I remember years ago, before I had a studio I would to go to art workshops and often there would be a long wall with nails in it for students to hang their canvases and paint. I have always loved painting straight up much better than the traditional easel with a tilt. I remember putting nails in the wall of the kids playroom (a.k.a the guest room, office, spare room) so I could continue painting this way after I was home from the workshops.
Then a few years ago when my hubby and I designed my art studio I knew I wanted one big wall to paint on. Mark, the hubs, can build anything so I sketched out an idea I had seen from other artists and my Pinterest art studio boards and it ended up being so easy. The only thing you really need is a wall, some wood and screws.

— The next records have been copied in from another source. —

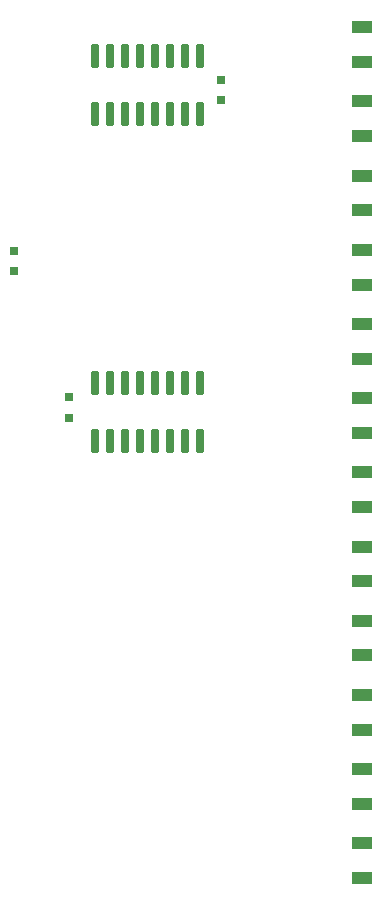
<source format=gbp>
G04*
G04 #@! TF.GenerationSoftware,Altium Limited,Altium Designer,24.0.1 (36)*
G04*
G04 Layer_Color=128*
%FSLAX44Y44*%
%MOMM*%
G71*
G04*
G04 #@! TF.SameCoordinates,71F2B9B8-5446-4F90-8F71-DE05B1429098*
G04*
G04*
G04 #@! TF.FilePolarity,Positive*
G04*
G01*
G75*
%ADD16R,0.8000X0.7000*%
%ADD19R,1.7200X1.0800*%
G04:AMPARAMS|DCode=69|XSize=1.97mm|YSize=0.6mm|CornerRadius=0.075mm|HoleSize=0mm|Usage=FLASHONLY|Rotation=270.000|XOffset=0mm|YOffset=0mm|HoleType=Round|Shape=RoundedRectangle|*
%AMROUNDEDRECTD69*
21,1,1.9700,0.4500,0,0,270.0*
21,1,1.8200,0.6000,0,0,270.0*
1,1,0.1500,-0.2250,-0.9100*
1,1,0.1500,-0.2250,0.9100*
1,1,0.1500,0.2250,0.9100*
1,1,0.1500,0.2250,-0.9100*
%
%ADD69ROUNDEDRECTD69*%
D16*
X431866Y748772D02*
D03*
Y765772D02*
D03*
X303765Y479858D02*
D03*
Y496858D02*
D03*
X256689Y620933D02*
D03*
Y603933D02*
D03*
D19*
X551651Y780839D02*
D03*
Y810239D02*
D03*
Y718032D02*
D03*
Y747432D02*
D03*
Y655224D02*
D03*
Y684624D02*
D03*
Y592417D02*
D03*
Y621817D02*
D03*
Y529609D02*
D03*
Y559009D02*
D03*
Y466802D02*
D03*
Y496202D02*
D03*
Y403995D02*
D03*
Y433395D02*
D03*
Y341188D02*
D03*
Y370588D02*
D03*
Y278380D02*
D03*
Y307780D02*
D03*
Y215573D02*
D03*
Y244973D02*
D03*
Y152766D02*
D03*
Y182166D02*
D03*
Y89959D02*
D03*
Y119359D02*
D03*
D69*
X414553Y509191D02*
D03*
X401853D02*
D03*
X389153D02*
D03*
X376453D02*
D03*
X363753D02*
D03*
X351053D02*
D03*
X338353D02*
D03*
X325653D02*
D03*
Y459691D02*
D03*
X338353D02*
D03*
X351053D02*
D03*
X363753D02*
D03*
X376453D02*
D03*
X389153D02*
D03*
X401853D02*
D03*
X414553D02*
D03*
X325818Y785939D02*
D03*
X338518D02*
D03*
X351218D02*
D03*
X363918D02*
D03*
X376618D02*
D03*
X389318D02*
D03*
X402018D02*
D03*
X414718D02*
D03*
Y736440D02*
D03*
X402018D02*
D03*
X389318D02*
D03*
X376618D02*
D03*
X363918D02*
D03*
X351218D02*
D03*
X338518D02*
D03*
X325818D02*
D03*
M02*

</source>
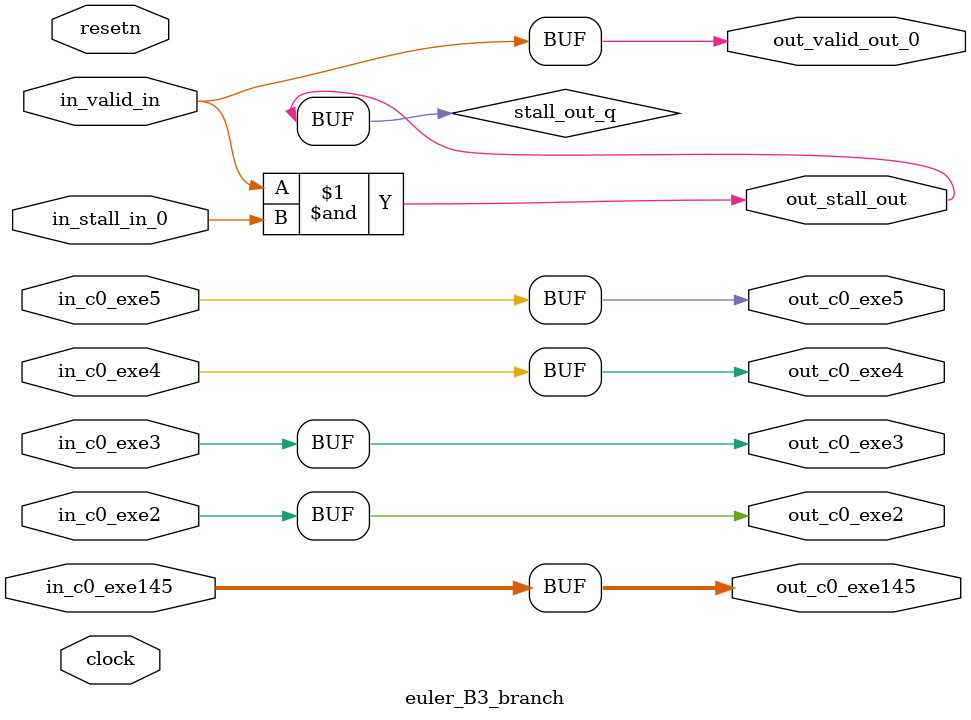
<source format=sv>



(* altera_attribute = "-name AUTO_SHIFT_REGISTER_RECOGNITION OFF; -name MESSAGE_DISABLE 10036; -name MESSAGE_DISABLE 10037; -name MESSAGE_DISABLE 14130; -name MESSAGE_DISABLE 14320; -name MESSAGE_DISABLE 15400; -name MESSAGE_DISABLE 14130; -name MESSAGE_DISABLE 10036; -name MESSAGE_DISABLE 12020; -name MESSAGE_DISABLE 12030; -name MESSAGE_DISABLE 12010; -name MESSAGE_DISABLE 12110; -name MESSAGE_DISABLE 14320; -name MESSAGE_DISABLE 13410; -name MESSAGE_DISABLE 113007; -name MESSAGE_DISABLE 10958" *)
module euler_B3_branch (
    input wire [32:0] in_c0_exe145,
    input wire [0:0] in_c0_exe2,
    input wire [0:0] in_c0_exe3,
    input wire [0:0] in_c0_exe4,
    input wire [0:0] in_c0_exe5,
    input wire [0:0] in_stall_in_0,
    input wire [0:0] in_valid_in,
    output wire [32:0] out_c0_exe145,
    output wire [0:0] out_c0_exe2,
    output wire [0:0] out_c0_exe3,
    output wire [0:0] out_c0_exe4,
    output wire [0:0] out_c0_exe5,
    output wire [0:0] out_stall_out,
    output wire [0:0] out_valid_out_0,
    input wire clock,
    input wire resetn
    );

    wire [0:0] stall_out_q;


    // out_c0_exe145(GPOUT,9)
    assign out_c0_exe145 = in_c0_exe145;

    // out_c0_exe2(GPOUT,10)
    assign out_c0_exe2 = in_c0_exe2;

    // out_c0_exe3(GPOUT,11)
    assign out_c0_exe3 = in_c0_exe3;

    // out_c0_exe4(GPOUT,12)
    assign out_c0_exe4 = in_c0_exe4;

    // out_c0_exe5(GPOUT,13)
    assign out_c0_exe5 = in_c0_exe5;

    // stall_out(LOGICAL,16)
    assign stall_out_q = in_valid_in & in_stall_in_0;

    // out_stall_out(GPOUT,14)
    assign out_stall_out = stall_out_q;

    // out_valid_out_0(GPOUT,15)
    assign out_valid_out_0 = in_valid_in;

endmodule

</source>
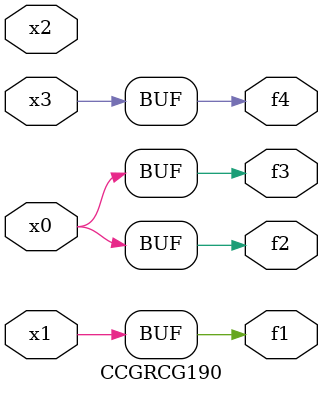
<source format=v>
module CCGRCG190(
	input x0, x1, x2, x3,
	output f1, f2, f3, f4
);
	assign f1 = x1;
	assign f2 = x0;
	assign f3 = x0;
	assign f4 = x3;
endmodule

</source>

When we bought our house every room had knotty pine wood panels (walls and ceilings) and throughout the last 15 years we've been renovating the rooms one at a time. The house was built in the 1940's and I guess knotty pine was the look back then! We kept some of the wood - you can see in the photo above we used it for the ceiling in my art studio. Each panel was sanded down and left unvarnished. I love that some of the original house is in my studio now.
To make this wall easel - we stripped the knotty pine wood planks into 1x4's, but you can go into Home Depot or Lowes and buy pine wood (or any kind of wood) precut to this size. Then we figured out the dimensions for how many vertical and horizontal strips I would need and cut them to the right lengths.

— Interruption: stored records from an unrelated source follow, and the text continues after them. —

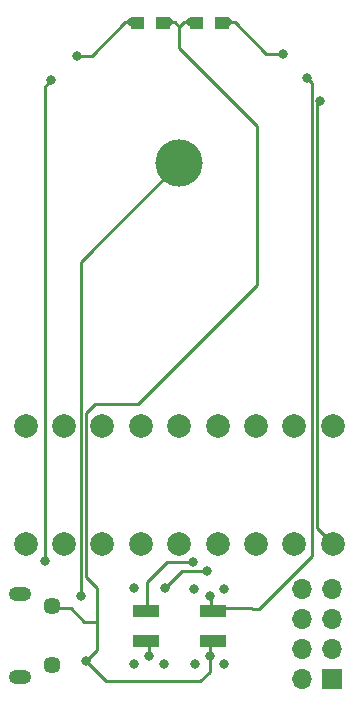
<source format=gbr>
%TF.GenerationSoftware,KiCad,Pcbnew,5.1.6-c6e7f7d~87~ubuntu20.04.1*%
%TF.CreationDate,2020-08-20T18:56:20-06:00*%
%TF.ProjectId,decade,64656361-6465-42e6-9b69-6361645f7063,rev?*%
%TF.SameCoordinates,Original*%
%TF.FileFunction,Copper,L2,Bot*%
%TF.FilePolarity,Positive*%
%FSLAX46Y46*%
G04 Gerber Fmt 4.6, Leading zero omitted, Abs format (unit mm)*
G04 Created by KiCad (PCBNEW 5.1.6-c6e7f7d~87~ubuntu20.04.1) date 2020-08-20 18:56:20*
%MOMM*%
%LPD*%
G01*
G04 APERTURE LIST*
%TA.AperFunction,EtchedComponent*%
%ADD10C,0.050000*%
%TD*%
%TA.AperFunction,ComponentPad*%
%ADD11C,0.700000*%
%TD*%
%TA.AperFunction,ComponentPad*%
%ADD12O,1.700000X1.700000*%
%TD*%
%TA.AperFunction,ComponentPad*%
%ADD13R,1.700000X1.700000*%
%TD*%
%TA.AperFunction,ComponentPad*%
%ADD14O,1.900000X1.200000*%
%TD*%
%TA.AperFunction,ComponentPad*%
%ADD15C,1.450000*%
%TD*%
%TA.AperFunction,SMDPad,CuDef*%
%ADD16R,2.220000X1.020000*%
%TD*%
%TA.AperFunction,ViaPad*%
%ADD17C,0.300000*%
%TD*%
%TA.AperFunction,ComponentPad*%
%ADD18C,4.000000*%
%TD*%
%TA.AperFunction,ComponentPad*%
%ADD19C,2.000000*%
%TD*%
%TA.AperFunction,ViaPad*%
%ADD20C,0.800000*%
%TD*%
%TA.AperFunction,Conductor*%
%ADD21C,0.250000*%
%TD*%
G04 APERTURE END LIST*
D10*
%TO.C,D2*%
G36*
X116950000Y-50100000D02*
G01*
X115900000Y-50100000D01*
X115900000Y-51100000D01*
X116950000Y-51100000D01*
X116950000Y-50100000D01*
G37*
X116950000Y-50100000D02*
X115900000Y-50100000D01*
X115900000Y-51100000D01*
X116950000Y-51100000D01*
X116950000Y-50100000D01*
G36*
X119100000Y-50100000D02*
G01*
X118050000Y-50100000D01*
X118050000Y-51100000D01*
X119100000Y-51100000D01*
X119100000Y-50100000D01*
G37*
X119100000Y-50100000D02*
X118050000Y-50100000D01*
X118050000Y-51100000D01*
X119100000Y-51100000D01*
X119100000Y-50100000D01*
%TO.C,D1*%
G36*
X113050000Y-51100000D02*
G01*
X114100000Y-51100000D01*
X114100000Y-50100000D01*
X113050000Y-50100000D01*
X113050000Y-51100000D01*
G37*
X113050000Y-51100000D02*
X114100000Y-51100000D01*
X114100000Y-50100000D01*
X113050000Y-50100000D01*
X113050000Y-51100000D01*
G36*
X110900000Y-51100000D02*
G01*
X111950000Y-51100000D01*
X111950000Y-50100000D01*
X110900000Y-50100000D01*
X110900000Y-51100000D01*
G37*
X110900000Y-51100000D02*
X111950000Y-51100000D01*
X111950000Y-50100000D01*
X110900000Y-50100000D01*
X110900000Y-51100000D01*
%TD*%
D11*
%TO.P,D2,1*%
%TO.N,GND*%
X115900000Y-50600000D03*
%TO.P,D2,2*%
%TO.N,Net-(D2-Pad2)*%
X119100000Y-50600000D03*
%TD*%
%TO.P,D1,1*%
%TO.N,GND*%
X114100000Y-50600000D03*
%TO.P,D1,2*%
%TO.N,Net-(D1-Pad2)*%
X110900000Y-50600000D03*
%TD*%
D12*
%TO.P,J4,8*%
%TO.N,/THRU*%
X125410000Y-98580000D03*
%TO.P,J4,7*%
%TO.N,/IN*%
X127950000Y-98580000D03*
%TO.P,J4,6*%
%TO.N,/THRU*%
X125410000Y-101120000D03*
%TO.P,J4,5*%
%TO.N,/IN*%
X127950000Y-101120000D03*
%TO.P,J4,4*%
%TO.N,/THRU*%
X125410000Y-103660000D03*
%TO.P,J4,3*%
%TO.N,/IN*%
X127950000Y-103660000D03*
%TO.P,J4,2*%
%TO.N,/THRU*%
X125410000Y-106200000D03*
D13*
%TO.P,J4,1*%
%TO.N,/IN*%
X127950000Y-106200000D03*
%TD*%
D14*
%TO.P,J3,6*%
%TO.N,GND*%
X101487500Y-106000000D03*
X101487500Y-99000000D03*
D15*
X104187500Y-105000000D03*
X104187500Y-100000000D03*
%TD*%
D16*
%TO.P,J2,4*%
%TO.N,GND*%
X117835000Y-102970000D03*
%TO.P,J2,3*%
%TO.N,/THRU*%
X112185000Y-102970000D03*
%TO.P,J2,2*%
%TO.N,+5V*%
X117835000Y-100430000D03*
%TO.P,J2,1*%
%TO.N,/OUT*%
X112185000Y-100430000D03*
%TD*%
D17*
%TO.N,/IN*%
%TO.C,SW1*%
X115000000Y-61000000D03*
X113939000Y-63561000D03*
X116061000Y-63561000D03*
X116061000Y-61439000D03*
X113500000Y-62500000D03*
X115000000Y-64000000D03*
X116500000Y-62500000D03*
X113939000Y-61439000D03*
D18*
%TD*%
%TO.P,SW1,C*%
%TO.N,/IN*%
X115000000Y-62500000D03*
D19*
%TO.P,R1,2*%
%TO.N,/OUT*%
X128000000Y-94750000D03*
%TO.P,R1,1*%
%TO.N,Net-(R1-Pad1)*%
X128000000Y-84750000D03*
%TD*%
%TO.P,R2,2*%
%TO.N,Net-(R1-Pad1)*%
X124750000Y-84750000D03*
%TO.P,R2,1*%
%TO.N,Net-(R2-Pad1)*%
X124750000Y-94750000D03*
%TD*%
%TO.P,R3,2*%
%TO.N,Net-(R2-Pad1)*%
X121500000Y-94750000D03*
%TO.P,R3,1*%
%TO.N,Net-(R3-Pad1)*%
X121500000Y-84750000D03*
%TD*%
%TO.P,R4,2*%
%TO.N,Net-(R3-Pad1)*%
X118250000Y-84750000D03*
%TO.P,R4,1*%
%TO.N,Net-(R4-Pad1)*%
X118250000Y-94750000D03*
%TD*%
%TO.P,R5,2*%
%TO.N,Net-(R4-Pad1)*%
X115000000Y-94750000D03*
%TO.P,R5,1*%
%TO.N,Net-(R5-Pad1)*%
X115000000Y-84750000D03*
%TD*%
%TO.P,R6,2*%
%TO.N,Net-(R5-Pad1)*%
X111750000Y-84750000D03*
%TO.P,R6,1*%
%TO.N,Net-(R6-Pad1)*%
X111750000Y-94750000D03*
%TD*%
%TO.P,R7,2*%
%TO.N,Net-(R6-Pad1)*%
X108500000Y-94750000D03*
%TO.P,R7,1*%
%TO.N,Net-(R7-Pad1)*%
X108500000Y-84750000D03*
%TD*%
%TO.P,R8,2*%
%TO.N,Net-(R7-Pad1)*%
X105250000Y-84750000D03*
%TO.P,R8,1*%
%TO.N,Net-(R8-Pad1)*%
X105250000Y-94750000D03*
%TD*%
%TO.P,R9,2*%
%TO.N,Net-(R8-Pad1)*%
X102000000Y-94750000D03*
%TO.P,R9,1*%
%TO.N,Net-(R9-Pad1)*%
X102000000Y-84750000D03*
%TD*%
D20*
%TO.N,/OUT*%
X126925010Y-57250000D03*
X116124990Y-96324990D03*
%TO.N,/IN*%
X113800000Y-98500000D03*
X111200000Y-98500000D03*
X106675000Y-99150000D03*
X117325000Y-97050000D03*
%TO.N,/THRU*%
X111200000Y-104900000D03*
X113700000Y-104900000D03*
X112475000Y-104225000D03*
%TO.N,GND*%
X118800000Y-104900000D03*
X117575000Y-104225000D03*
X116300000Y-104900000D03*
X117835000Y-102970000D03*
X107100000Y-104700000D03*
%TO.N,+5V*%
X118800000Y-98600000D03*
X125844717Y-55335796D03*
X104144537Y-55500000D03*
X103597468Y-96182276D03*
X117625000Y-99175000D03*
X116270000Y-98530000D03*
X117835000Y-100430000D03*
%TO.N,Net-(D1-Pad2)*%
X106350000Y-53400000D03*
%TO.N,Net-(D2-Pad2)*%
X123748179Y-53250000D03*
%TD*%
D21*
%TO.N,/OUT*%
X126650011Y-57524999D02*
X126925010Y-57250000D01*
X126650011Y-93400011D02*
X126650011Y-57524999D01*
X128000000Y-94750000D02*
X126650011Y-93400011D01*
X112200000Y-100395000D02*
X112205000Y-100395000D01*
X112205000Y-100395000D02*
X112300000Y-100300000D01*
X112300000Y-100300000D02*
X112300000Y-98000000D01*
X112300000Y-98000000D02*
X113975010Y-96324990D01*
X113975010Y-96324990D02*
X116124990Y-96324990D01*
%TO.N,/IN*%
X106650000Y-70850000D02*
X106650000Y-99125000D01*
X115000000Y-62500000D02*
X106650000Y-70850000D01*
X106650000Y-99125000D02*
X106675000Y-99150000D01*
X113800000Y-98500000D02*
X115250000Y-97050000D01*
X115250000Y-97050000D02*
X117325000Y-97050000D01*
%TO.N,/THRU*%
X112475000Y-103260000D02*
X112185000Y-102970000D01*
X112475000Y-104225000D02*
X112475000Y-103260000D01*
%TO.N,GND*%
X117600000Y-103205000D02*
X117600000Y-104200000D01*
X117600000Y-104200000D02*
X117575000Y-104225000D01*
X116800000Y-106400000D02*
X117575000Y-105625000D01*
X108800000Y-106400000D02*
X116800000Y-106400000D01*
X107100000Y-104700000D02*
X108800000Y-106400000D01*
X117575000Y-105625000D02*
X117575000Y-104225000D01*
X117835000Y-102970000D02*
X117600000Y-103205000D01*
X114600000Y-50600000D02*
X115000000Y-51000000D01*
X114100000Y-50600000D02*
X114600000Y-50600000D01*
X115400000Y-50600000D02*
X115900000Y-50600000D01*
X115000000Y-51000000D02*
X115400000Y-50600000D01*
X107100000Y-97526997D02*
X108025000Y-98451997D01*
X108025000Y-103775000D02*
X107100000Y-104700000D01*
X107900000Y-82900000D02*
X107100000Y-83700000D01*
X111500000Y-82900000D02*
X107900000Y-82900000D01*
X121575001Y-72824999D02*
X111500000Y-82900000D01*
X121575001Y-59343999D02*
X121575001Y-72824999D01*
X107100000Y-83700000D02*
X107100000Y-97526997D01*
X115000000Y-52768998D02*
X121575001Y-59343999D01*
X115000000Y-51000000D02*
X115000000Y-52768998D01*
X108025000Y-98451997D02*
X108025000Y-101325000D01*
X108025000Y-101325000D02*
X108025000Y-103775000D01*
X104362500Y-100175000D02*
X104187500Y-100000000D01*
X105800000Y-100175000D02*
X104362500Y-100175000D01*
X106950000Y-101325000D02*
X105800000Y-100175000D01*
X108025000Y-101325000D02*
X106950000Y-101325000D01*
%TO.N,+5V*%
X125680513Y-55500000D02*
X125844717Y-55335796D01*
X104144537Y-55500000D02*
X103597468Y-56047069D01*
X103597468Y-56047069D02*
X103597468Y-96182276D01*
X126200000Y-55691079D02*
X125844717Y-55335796D01*
X126200000Y-95750000D02*
X126200000Y-55691079D01*
X121125000Y-100225000D02*
X121725000Y-100225000D01*
X121725000Y-100225000D02*
X126200000Y-95750000D01*
X121120000Y-100220000D02*
X121125000Y-100225000D01*
X117625000Y-100220000D02*
X121120000Y-100220000D01*
X117835000Y-100430000D02*
X117625000Y-100220000D01*
X117675000Y-99225000D02*
X117625000Y-99175000D01*
X117675000Y-100270000D02*
X117675000Y-99225000D01*
X117835000Y-100430000D02*
X117675000Y-100270000D01*
%TO.N,Net-(D1-Pad2)*%
X106200000Y-53400000D02*
X106350000Y-53400000D01*
X110400000Y-50600000D02*
X110900000Y-50600000D01*
X107600000Y-53400000D02*
X110400000Y-50600000D01*
X106350000Y-53400000D02*
X107600000Y-53400000D01*
%TO.N,Net-(D2-Pad2)*%
X122350000Y-53250000D02*
X123748179Y-53250000D01*
X119700000Y-50600000D02*
X122350000Y-53250000D01*
X119100000Y-50600000D02*
X119700000Y-50600000D01*
%TD*%
M02*

</source>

I drew out a sketch on how I wanted the grid to look and boom! it was done in a couple hours. Just lay the vertical panels in first, screw it in and then do the same with the horizontal panels.
I knew I wanted to hang multiple canvases at once, because I love to work on more than one piece at a time. Mark would measure and drill 2 screws a couple inches apart and was very precise, but when he wasn't looking I just grabbed a hammer and pounded in some nails when I needed more!

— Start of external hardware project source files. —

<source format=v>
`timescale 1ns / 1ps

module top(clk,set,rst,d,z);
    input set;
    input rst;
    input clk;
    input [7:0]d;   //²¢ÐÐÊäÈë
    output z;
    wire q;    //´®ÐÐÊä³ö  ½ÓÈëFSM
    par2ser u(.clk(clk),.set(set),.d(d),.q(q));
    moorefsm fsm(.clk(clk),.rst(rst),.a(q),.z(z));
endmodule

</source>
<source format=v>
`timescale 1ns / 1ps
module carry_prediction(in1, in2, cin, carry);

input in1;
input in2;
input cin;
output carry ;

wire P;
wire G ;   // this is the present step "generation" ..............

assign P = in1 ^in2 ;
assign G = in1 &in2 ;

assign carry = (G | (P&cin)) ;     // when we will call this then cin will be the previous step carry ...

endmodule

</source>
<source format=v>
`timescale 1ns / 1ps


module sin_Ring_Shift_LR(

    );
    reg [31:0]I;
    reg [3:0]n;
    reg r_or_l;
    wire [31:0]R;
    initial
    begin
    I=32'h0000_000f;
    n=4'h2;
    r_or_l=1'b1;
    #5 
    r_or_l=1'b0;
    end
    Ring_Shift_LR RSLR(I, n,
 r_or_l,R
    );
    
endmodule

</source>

Depending on the size of the canvas you may need multiple sets of screws (or nails) as you may paint on different sized canvases the way I do!
Having a wall grid that is almost as tall as it is wide is super helpful if I want to sit at a stool and paint instead of stand. I love the possibilities!
Of course I had to get a photo of my sweet 9 year old lab, Scout in this blog post. I went through a lot of treats to make him sit and stay!
I am so grateful for my handy hubby, but really I think anyone would be able to build this kind of an easel if you have an extra wall to use. And remember it's just nails, so even if it was temporary you can always take it down and paint the wall over again!
This wall easel is one of my most favorite things in.my studio! I love to rearrange the canvases so that this easel is always full even if I am not in a paint session. This way I am always thinking about the next mark I want to make or color I want to choose!